In wake of major data breach, cyber security office proposed

By Patric Haerle

WNPA News Service

Reeling from a December breach that allowed hackers to access the personal information of roughly 1.6 million Washington residents, state lawmakers are working with Gov. Jay Inslee to establish a new office to protect state data.

Senate Bill 5432, sponsored by Sen. Reuven Carlyle, D-Seattle, establishes a new Office of Cyber Security (OCS).

The bill is set to move on a fast track through the Legislature this session.

Officials from the Office of the Governor said the request was in response to the December breach of data tied to resident unemployment claims filed in 2020. The data was in the possession of the State Auditor’s Office, which was investigating unemployment fraud.
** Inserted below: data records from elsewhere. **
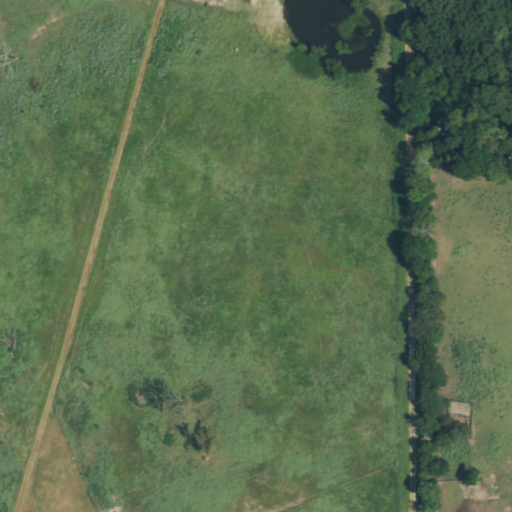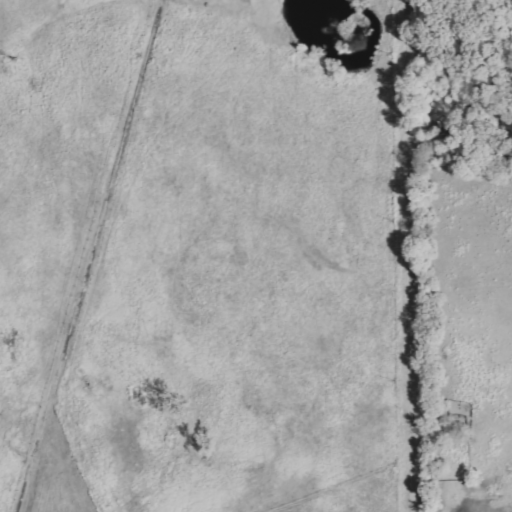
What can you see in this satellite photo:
road: (395, 256)
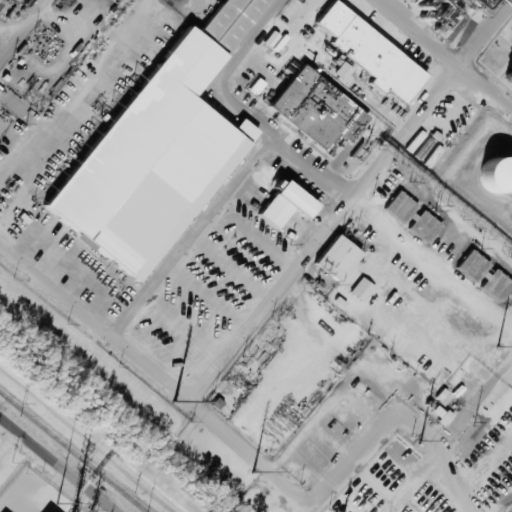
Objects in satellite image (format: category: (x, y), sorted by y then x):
building: (114, 0)
building: (223, 20)
building: (362, 41)
building: (369, 53)
building: (342, 71)
building: (311, 108)
building: (315, 108)
building: (151, 149)
building: (140, 158)
building: (496, 174)
building: (486, 178)
road: (345, 197)
building: (284, 204)
road: (66, 214)
building: (412, 216)
building: (331, 255)
building: (336, 257)
building: (483, 275)
building: (360, 289)
road: (440, 431)
road: (59, 463)
power substation: (32, 495)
Hackers accessed the data through a company called Accellion, a San Francisco-based company tapped for services by the Auditor’s office.

The unemployment claims included filers’ Social Security numbers and banking information.

“The particular data breach that we just experienced … is absolutely categorically unacceptable, and the people of the state need to know how serious we take this,” Carlyle said. “It is imperative that we implement best practices from a cyber security point of view.”

Lawmakers and members of various state agencies at a hearing for the bill Feb. 9 said they observed an uptick in cyber attacks, possibly because so much state business moved online during the COVID-19 pandemic.

“Cyber attacks are on the rise, both in alarming frequency and level of sophistication,” said Sheri Sawyer, a policy advisor to the governor. “We just really have to look to the last 10 months to get a clear view of the landscape here in Washington State.”

OCS has existed informally under WaTech, the state’s technology agency, but would become statutory and enjoy broader authority should the bill pass.

The proposal requires state agencies to follow security guidelines set forth by the OCS and report cyber security incidents to the office within 24 hours. The office would then investigate attacks and coordinate related communications.

Additionally, by July 2022, the new office would have to develop a catalog of additional digital security services to perform and submit a report to the Governor and the Legislature.

The bill is drawing bipartisan support.

“It’s a troubling trend. I’m not usually one to grow government, but I think in this instance, it’s incumbent upon us to make sure that we can protect this information,” said Sen. Shelly Short, R-Addy, during an executive session on the bill.

“I wasn’t sure how I was going to vote but, given the comments that have been made and just thinking about what the intent of the bill is, I’m supportive.”